An afternoon of entertainment from the Royal Bermuda Regiment’s Band & Corps of Drums reinforced by civilian musicians today closed Heritage Month on a high note.
The audience of hundreds in the Victualling Yard in historic Dockyard was enthralled by a mix of military tunes, jazz, orchestral performances and pipes and drums.
Major Dwight Robinson, the Regiment’s Director of Music, and the RBR band started with a selection of classics performed by modern-day and veteran former Regiment musicians.
Musician Gabriella Ratteray, 17, who plays flute and piccolo, is the youngest member of the Band & Corps of Drums and signed up more than two years ago.
She said: “I wasn’t really nervous, but I was surprised to see so many people.”

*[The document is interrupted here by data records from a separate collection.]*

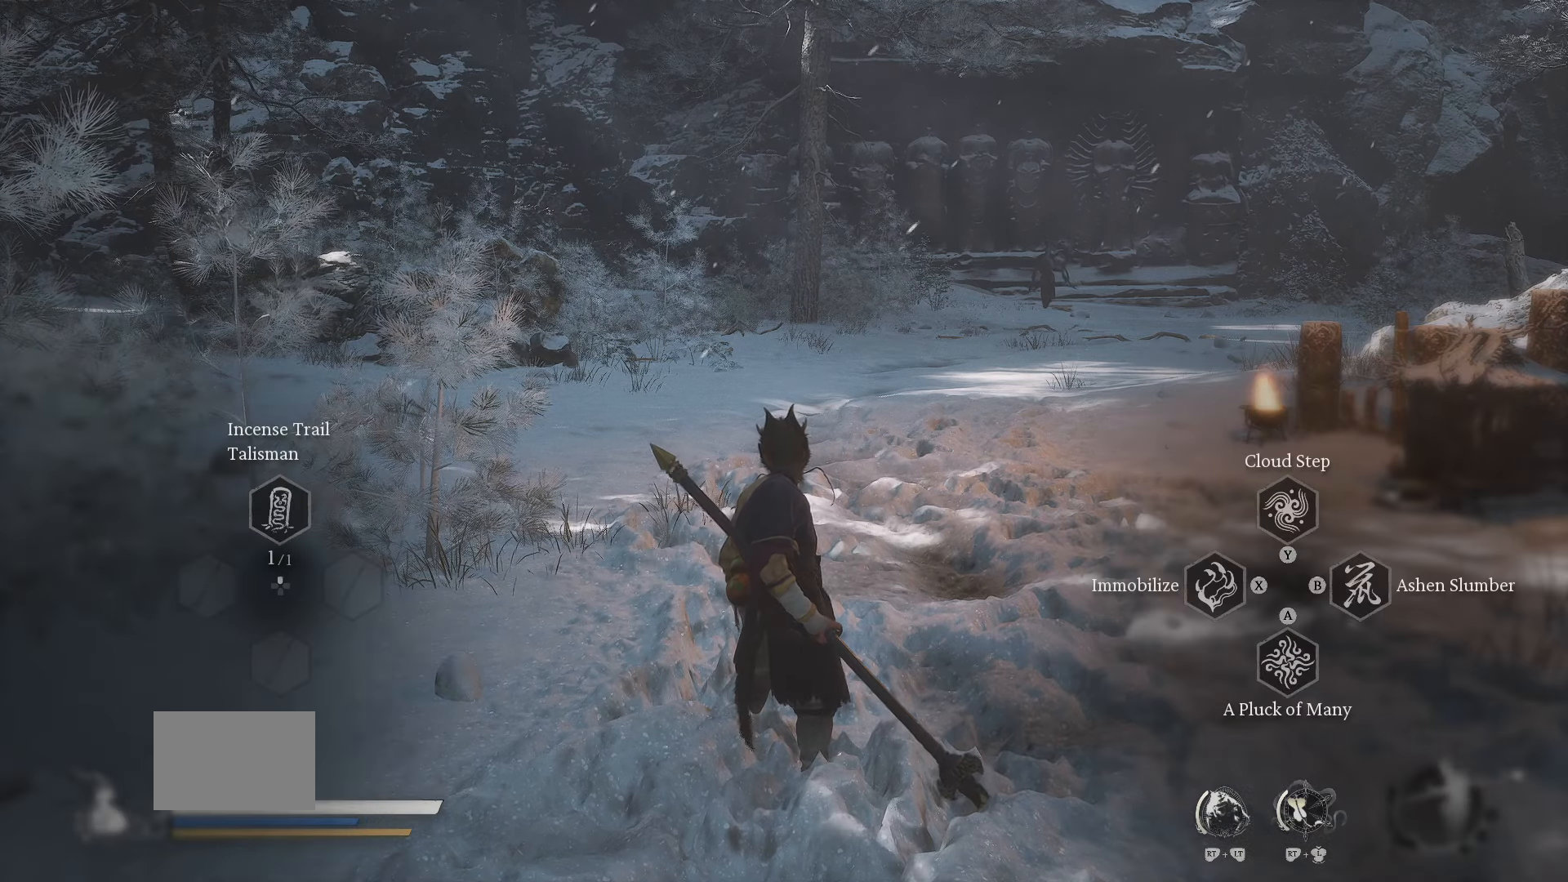
{"dt_ms": 500, "buttons": ["L2"], "left_stick": "center", "right_stick": "center", "events": []}
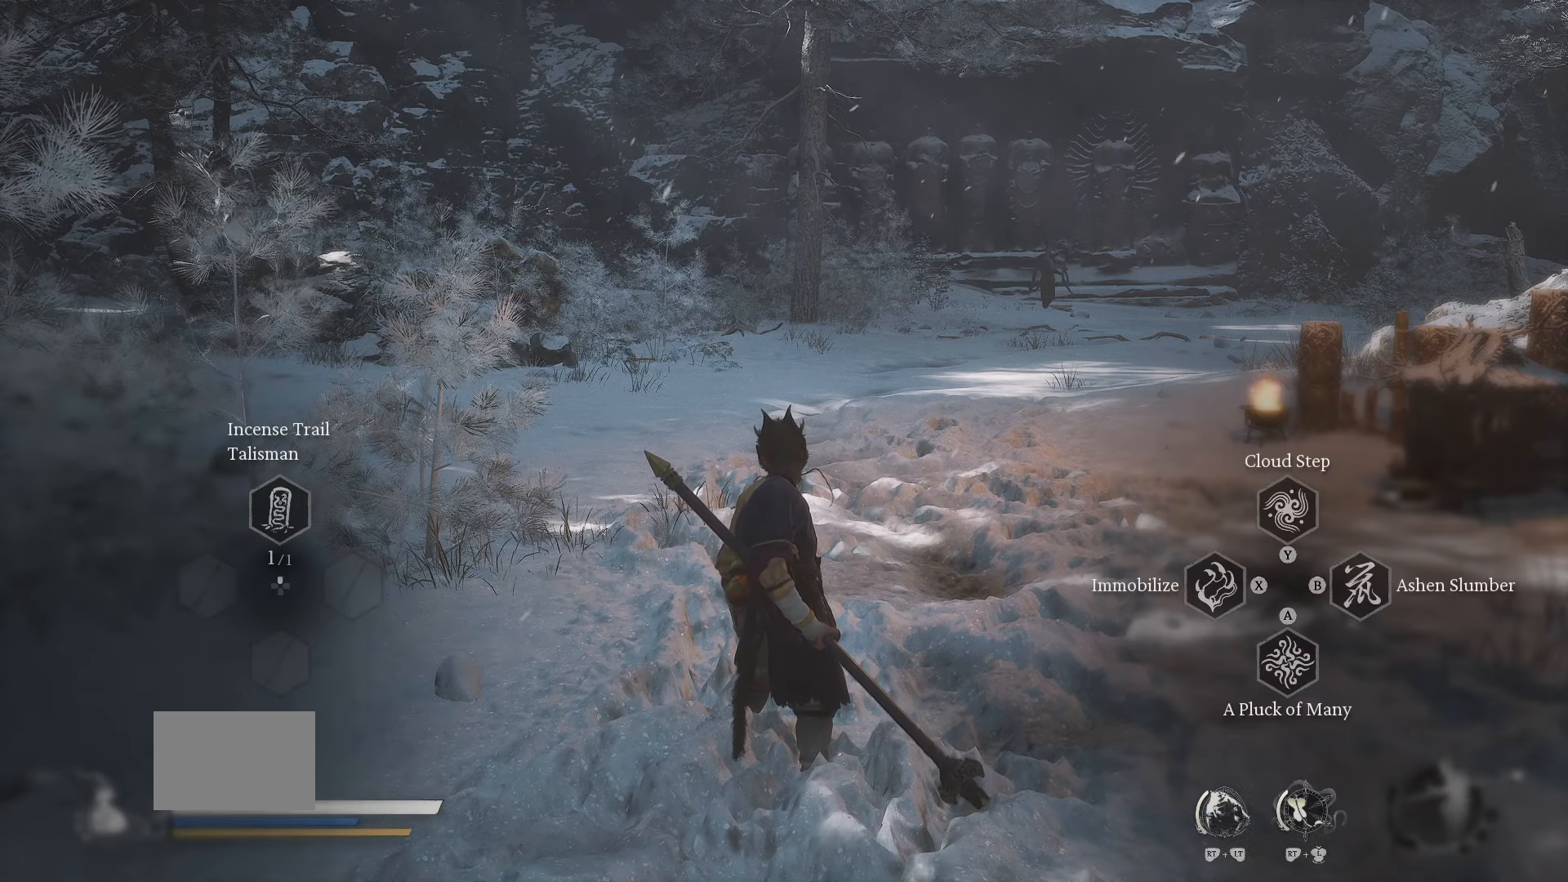
{"dt_ms": 500, "buttons": ["L2"], "left_stick": "center", "right_stick": "center", "events": []}
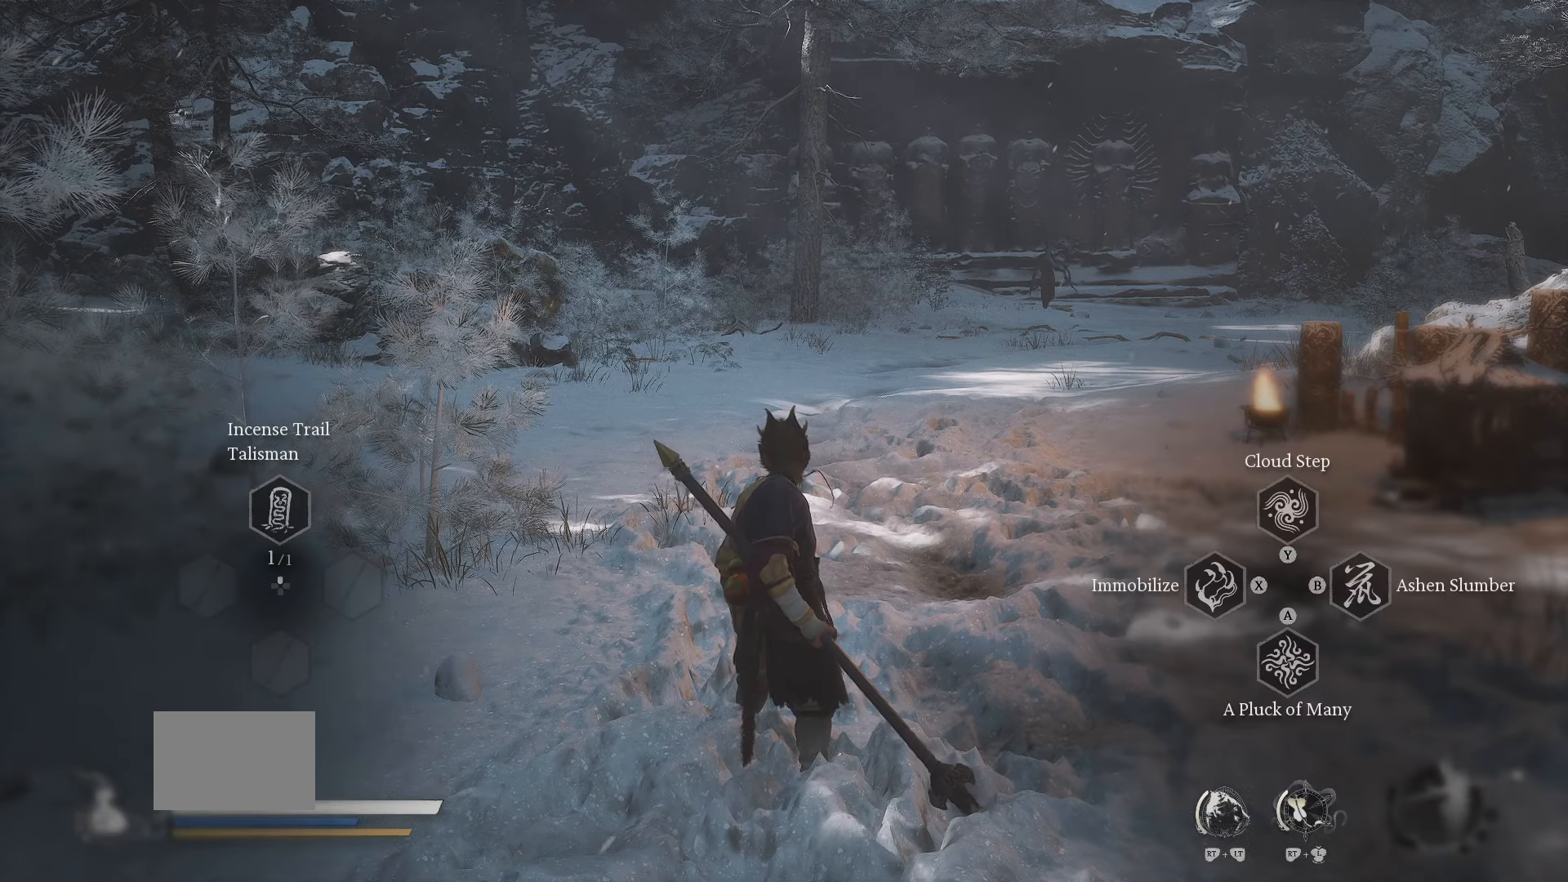
{"dt_ms": 500, "buttons": ["L2"], "left_stick": "center", "right_stick": "center", "events": []}
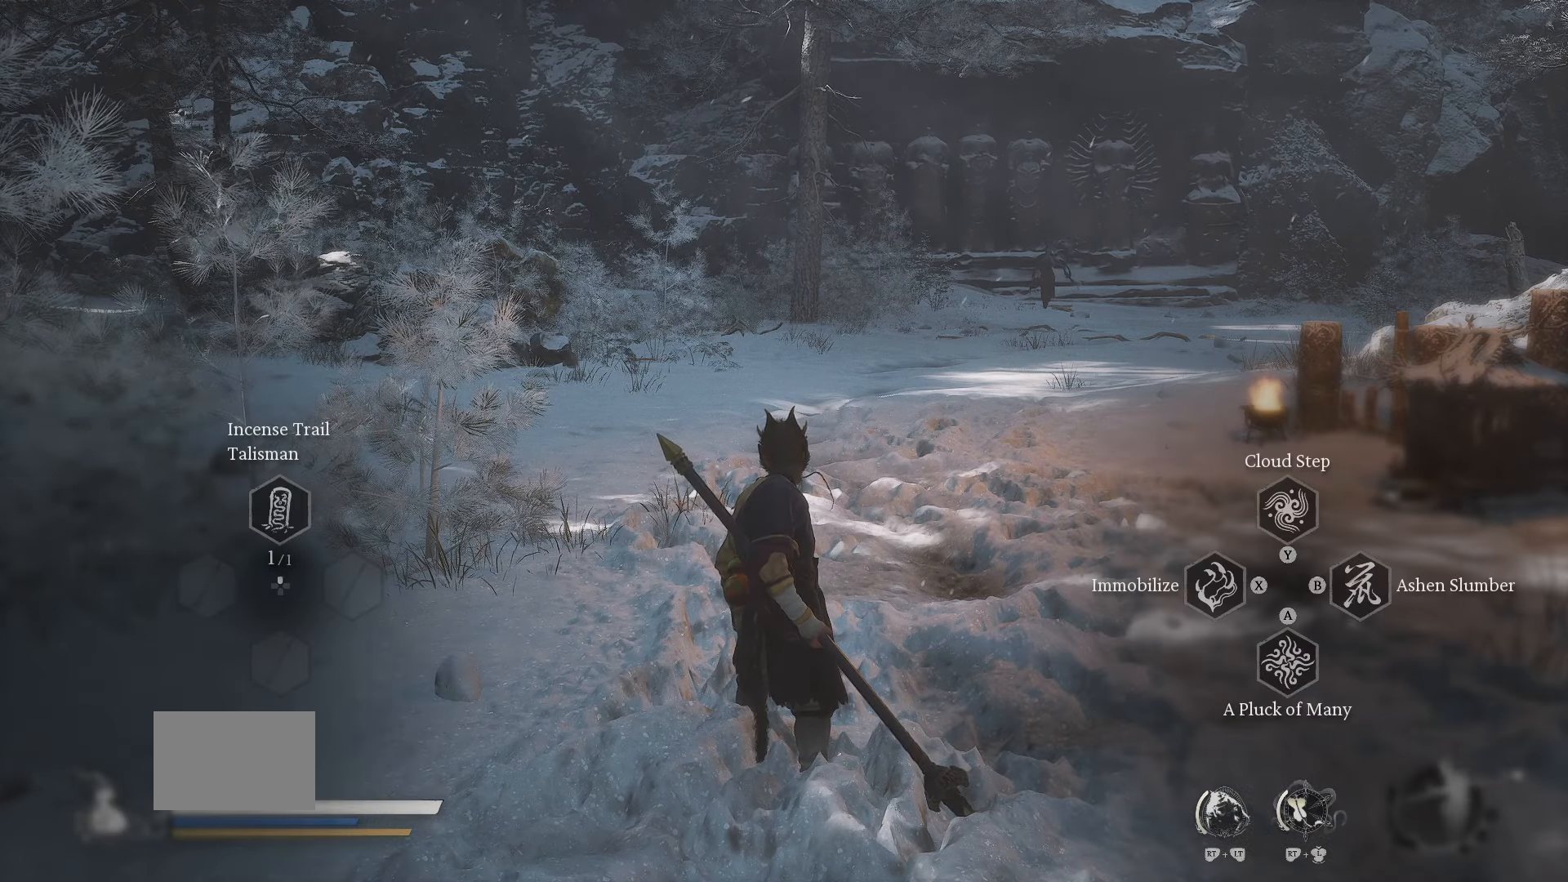
{"dt_ms": 500, "buttons": ["L2"], "left_stick": "center", "right_stick": "center", "events": []}
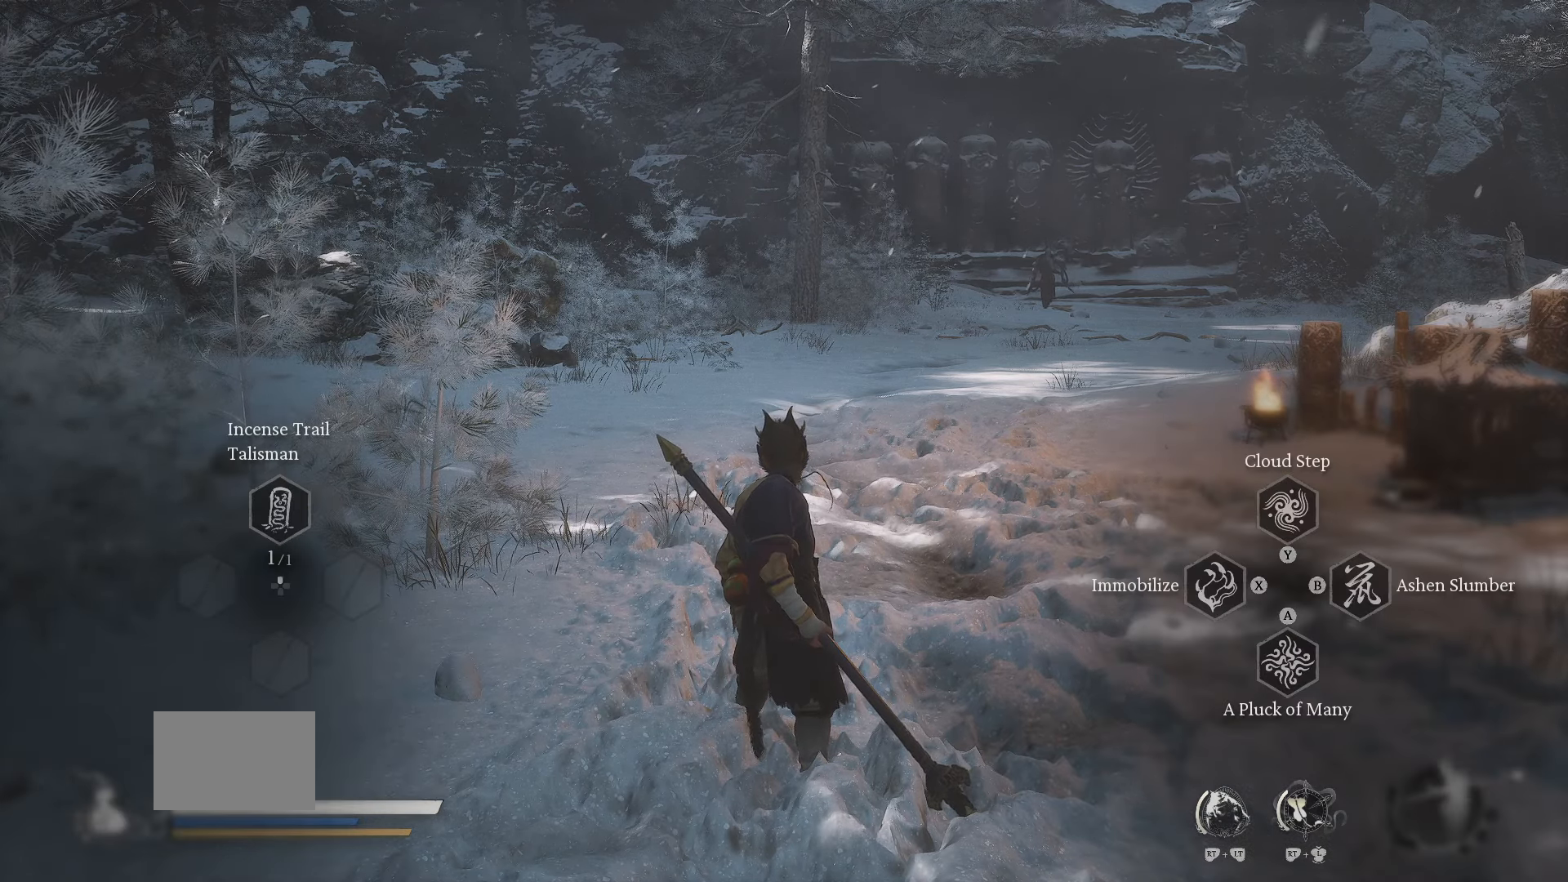
{"dt_ms": 500, "buttons": [], "left_stick": "center", "right_stick": "center", "events": [[350, "L2", "up"]]}
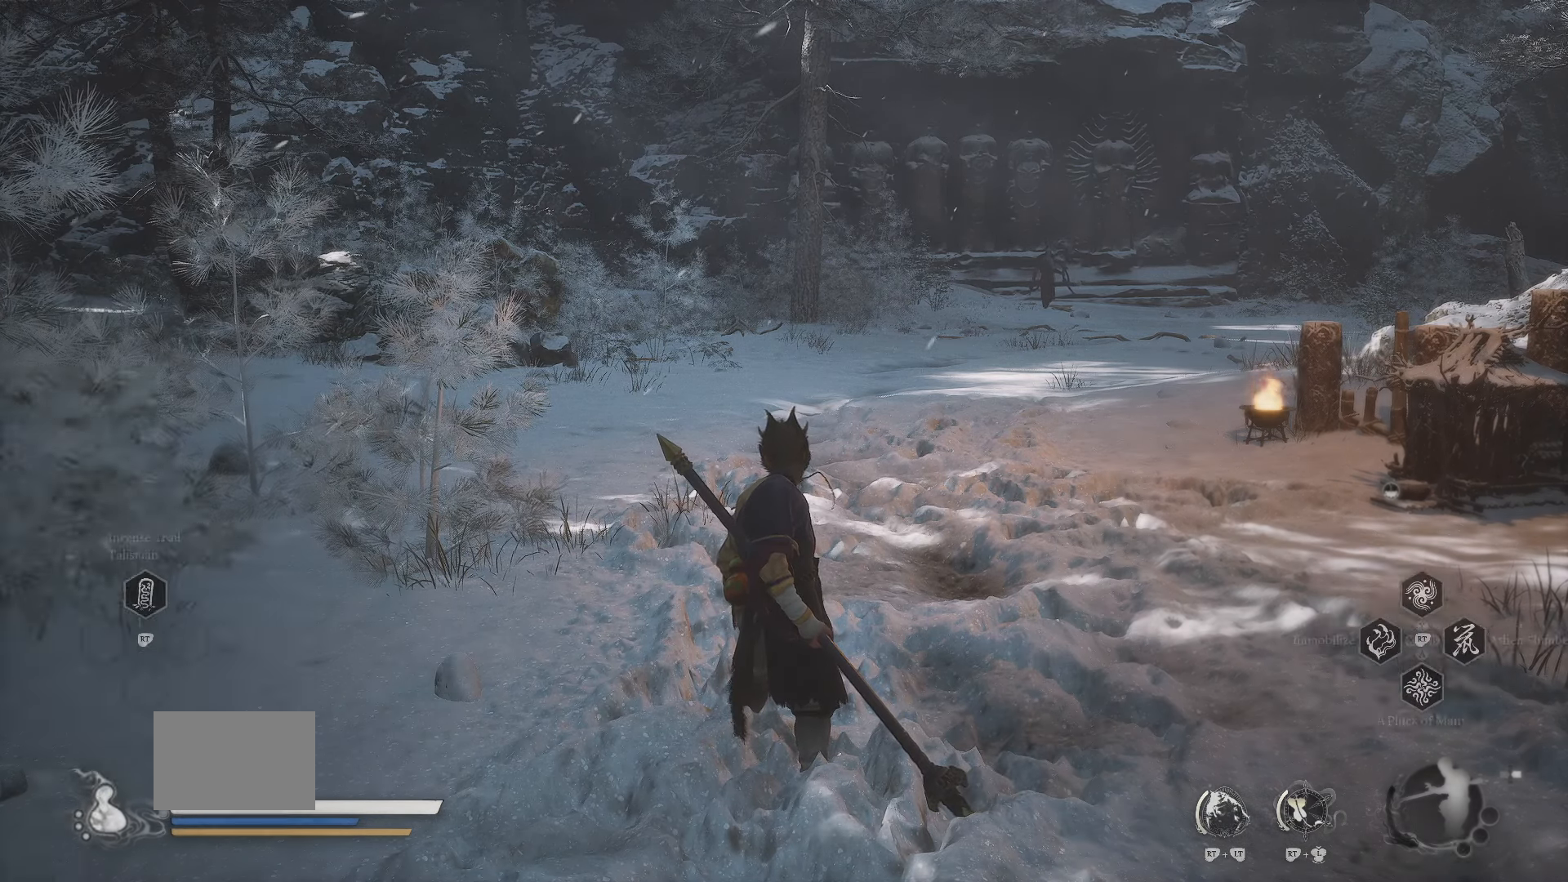
{"dt_ms": 500, "buttons": [], "left_stick": "center", "right_stick": "center", "events": []}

Musician Ratteray, a Bermuda Institute pupil from Sandys, added: “It’s important to keep music in the Regiment going, especially the junior programme.
“It’s an important part of the RBR – it’s not the Regiment without the band.”
Drummer Sam Webel, 18, from Paget, said: “I enjoy being in the band, meeting new people, not just people my age, but from across the community.”
He added: “The turnout for the concert was amazing. It’s testament to what the Regiment represents and what the band is.”
The performance was watched by former Sergeant Rodwell Wade, 73, who was a founding member of the band after the Bermuda Militia Artillery and the Bermuda Rifles merged in 1965 and who served for about 30 years.
Mr Wade, from Pembroke, said: “I thought it was very good to see all the young players and it was really nice to hear they’re trying to get more young people in – the band has always been a very important part of the Regiment.”
The concert also featured the Bermuda Youth Orchestra and the String Collective alongside the Bermuda Islands Pipe Band.
Major Robinson said: “It was a fantastic turnout by the public – I was surprised and delighted. It was a wonderful summer’s day for the end of Heritage Month and this celebration concert.”
He added: “The Band & Corps of Drums is not only the public face of the Regiment, but the element that connects us to our community service role.
“It’s a heartfelt connection – people like hearing the music and they relate that good experience to the rest of the Regiment and gives them a feel-good factor about the organisation and its ability to serve our country.”
Marisa Stones, who works for the Government, watched the show with sons Liam, 11, and Seamus, aged 6.
But she admitted she might be biased as husband Sergeant Aidan Stones did double duty as he wore his Regiment cap as a clarinettist and a Scottish Glengarry as Pipe Major of the BIPB.
Dr Stones, from Sandys, said: “It’s great to be out again after restrictions were lifted and have so many people here and it was lovely to have the strings showing the development of the youth with the orchestra and with the RBR band.
“It was wonderful – I’ve missed things like Beating Retreat ceremonies so much and it was great to hear the Regimental March at the end – things are getting back to normal.”
Sgt Stones, a 26-year veteran of the RBR, added: “It was hot – but I enjoyed it. It was a great concert and it all went very well.”
He added: “The band is a crucial part of the RBR’s image and it ensures we carry on the traditions of the Regiment and provide a morale boost and support for the troops.”